Why enterprises are struggling with their digital transformation projects [Q&A]
We recently reported on research from value stream platform Digital.ai into digital transformation projects, which should make worrying reading for many enterprises.
The study showed that many organizations feel they're not getting the most from their transformation projects. We talked to Gaurav Rewari, chief technology officer at Digital.ai to find out why this is happening and what can be done about it.
BN: What's going wrong with digital transformation projects?
GR: On the one hand you have IDC showing that something in the order of $6.8 trillion is being spent on digital transformation, but on the other what you have is this mounting dissatisfaction with those investments. Something in the order of 70 percent of digital transformations are not delivering the expected profound consequences. And as many as 90 percent of digital transformation efforts are running into trouble.
Large enterprises have the inertia of big ships, it's hard to drive change in these companies. You have silos, you have organizational process silos, you have closed procurement… Companies get started with tools that really promoted a lot of agility in the development organization, but they often don't scale to the enterprise. What happens as a consequence is that you then have these data silos that emerge that prevent you from getting end to end visibility and understanding whether, in fact, much of the development organization is pulling in the same direction. You lose that crucial feedback loop if you will.
We have seen that endorsed by recent research from Gartner and Forrester that talks about this discipline called value stream management. VSM really addresses this pain point as the next logical step in the evolution of Agile and DevOps. This means working in smaller teams and making sure that Dev and Ops automate as much of the pipeline as possible. But ultimately, the ability to match the work activities in the development organization with the needs and business outcomes that your company desires, that's the missing link and that's what the value stream management discipline is all about.
BN: The figures on projects not delivering are quite scary. Do you think businesses have maybe rushed into these methodologies like Agile and DevOps without understanding the cultural changes that they need to make?
GR: That's a fabulous question. It's not just about the product, it's about thinking about it as a holistic practice. What I'm really trying to say is that there are people dimensions to it, there are process dimensions to the platform or product dimensions. And unless you have organizational support for industry management and structures you're not going to be successful due purely to software.
You really need to think about how you organize the company in value streams. So the idea is to get consensus, through a workshop so methodologies that allow us to say, if these business metrics are met, then this feature is deemed to be a successful one. This involves project managers bringing together the business and development stakeholders.
A lot of companies may not have actually thought about these disciplines in that holistic fashion, therefore a lot of their digital transformation initiatives are likely struggling.
BN: Does this mean these issues need to be addressed at a higher level in the organization?
GR: It does need support in the higher echelons, but ultimately I think it's also about understanding the success of others and looking at companies and individuals that are leading the charge in being able to successfully transform their businesses.
Often times companies end up optimizing their existing processes and existing business models, and they're effectively investing in the pursuit of operational excellence. Whereas the needs of the market in that particular industry might actually call for a sea change in their business model, a complete overhaul to realize the benefits.
BN: Is there a better way to measure the success of digital transformation?
GR: In simpler times if you were at a manufacturing plant and you had a sense of what your sales were like, you sort of planned your output to make sure that supply was a good match to demand.
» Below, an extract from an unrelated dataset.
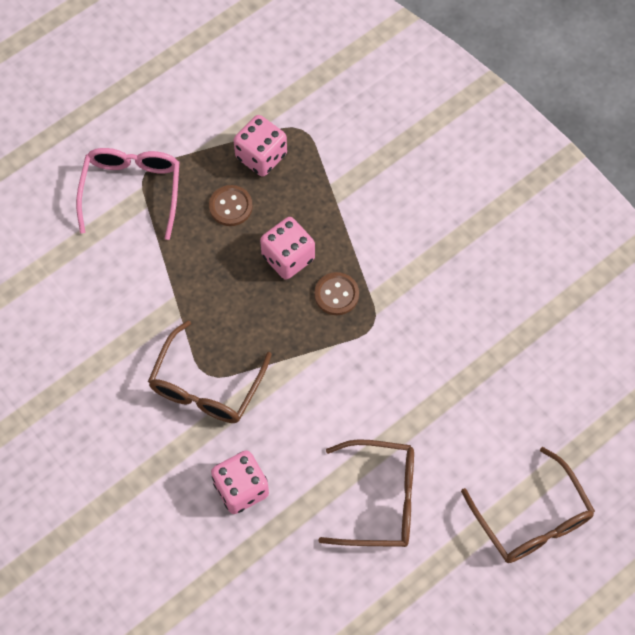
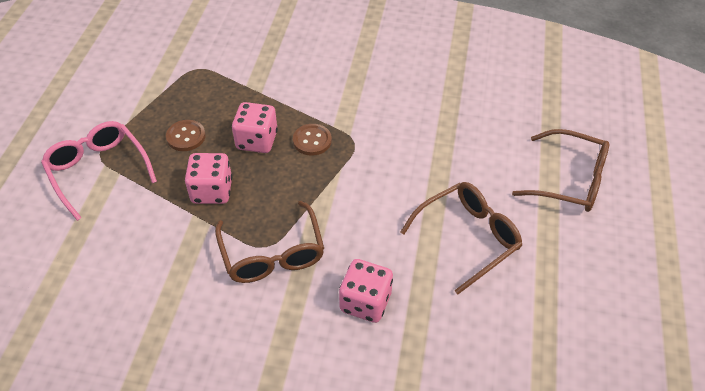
camera: 40 degrees left, 15 degrees down
(261, 156) = (181, 97): pink dice -> pink dice (212, 191)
But in the world of intangibles like software it's much trickier. So your R&D metrics might be measuring things like, releases per unit of time, amount of code shipped or written per day, and that could be painting a very rosy picture. Whereas your business metrics around the customer journey, or new customer acquisitions might be presenting a more grim view.
What's really needed is a tight feedback loop between these business outcomes and what's actually happening in the digital world with the work that's happening in the ‘software factory’ if you will. That feedback loop brings business relevant application data into the same environment where development metrics and development data have been gathered and gives you a measure of visibility and of control over costs.
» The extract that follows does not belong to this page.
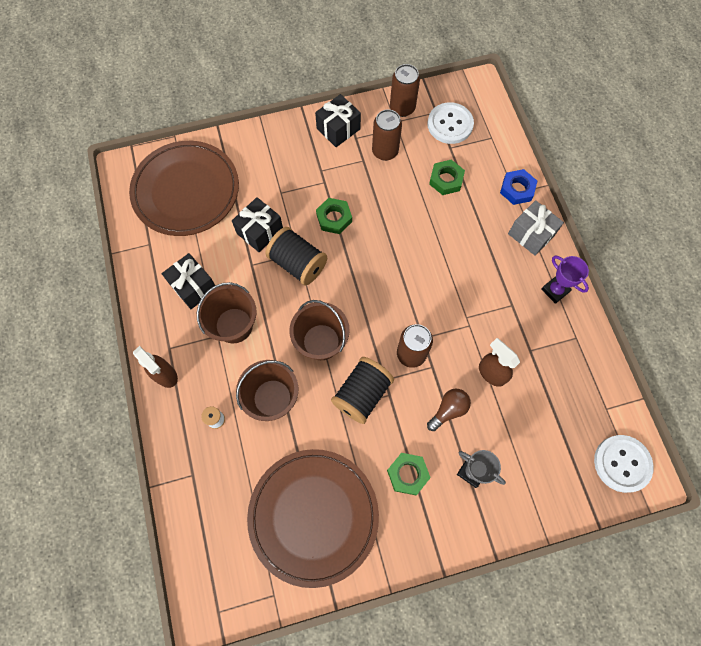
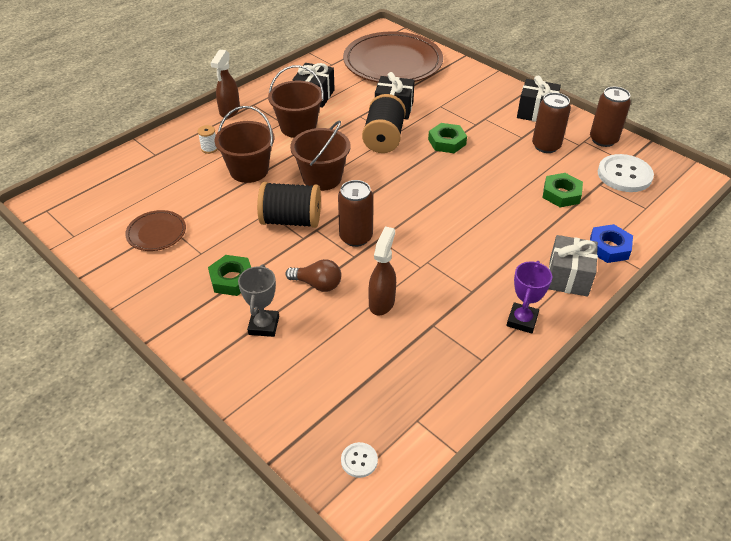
camera: 60 degrees right, 25 degrees down
(313, 516) = (156, 233): brown plate -> brown plate, size x0.45
(622, 463) = (359, 460): white button -> white button, size x0.48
If you run in isolation you'll end up potentially optimizing one thing at the expense of the other. So you might drive down your lead time, only to increase your change requests. So, what you really need to do is to pull that data together into a unified form you can look across so you get an end to end visibility and insight.
BN: Can technology like AI and machine learning help deliver this visibility?
GR: The sheer volume of data that's being thrown up by these monitoring processes is far beyond the capacities of humans to analyze by themselves. So you need a high degree of automation to make sense of that data and then the surface insights and warnings and outliers from the deluge of information.
Also about 70 percent of IT budgets are still tied to keeping the lights on, and yet the business is clamoring for growth and innovation by the development team or IT team. The budget needs to move from that running the lights on site to the development side instead. The ability to do that in an intelligent fashion, using data as a guide to understand where true opportunities for cost optimization exist, is another place where AI technologies can help. The third driver for AI is just the competitive advantage you get from being able to get smarter decisions across the entire life cycle by all the participants in the mix.